[Start of Attachment]

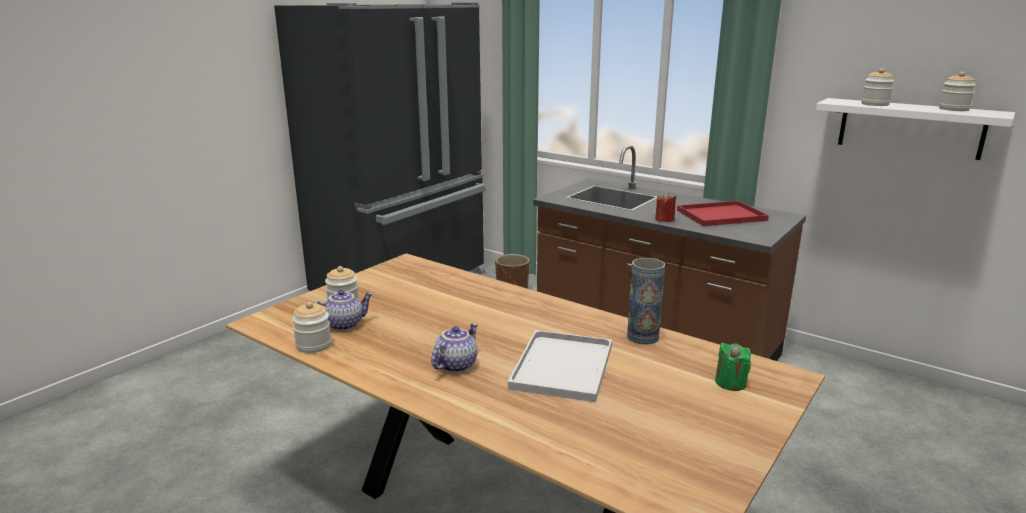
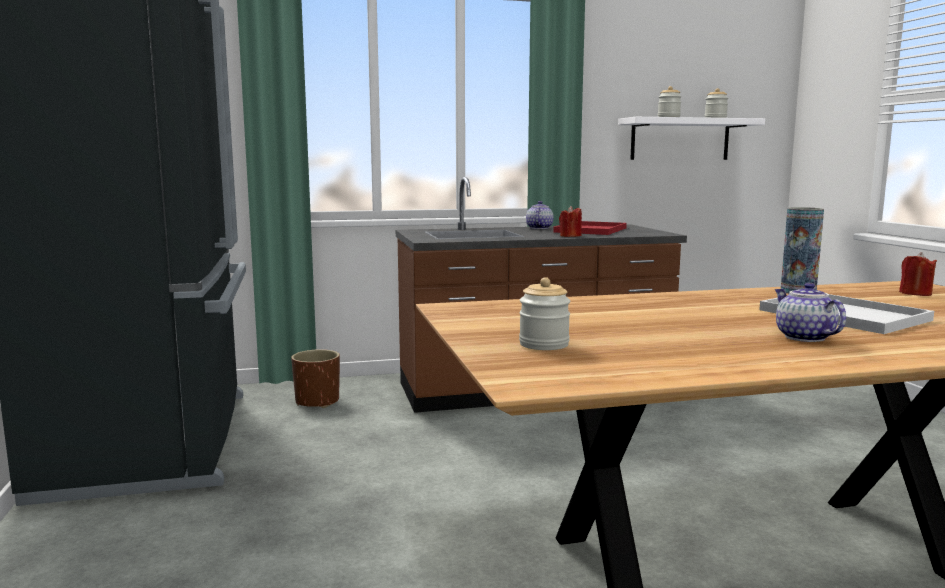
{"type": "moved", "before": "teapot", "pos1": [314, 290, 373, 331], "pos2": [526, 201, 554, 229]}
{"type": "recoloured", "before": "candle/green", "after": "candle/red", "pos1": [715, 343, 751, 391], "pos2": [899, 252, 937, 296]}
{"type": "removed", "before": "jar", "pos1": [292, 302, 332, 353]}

[End of Attachment]

▶ **What you will do**
Pictures stay out; everything else in the listing above gets repeated exactly.

▶ **Response to the task**
{"type": "moved", "before": "teapot", "pos1": [314, 290, 373, 331], "pos2": [526, 201, 554, 229]}
{"type": "recoloured", "before": "candle/green", "after": "candle/red", "pos1": [715, 343, 751, 391], "pos2": [899, 252, 937, 296]}
{"type": "removed", "before": "jar", "pos1": [292, 302, 332, 353]}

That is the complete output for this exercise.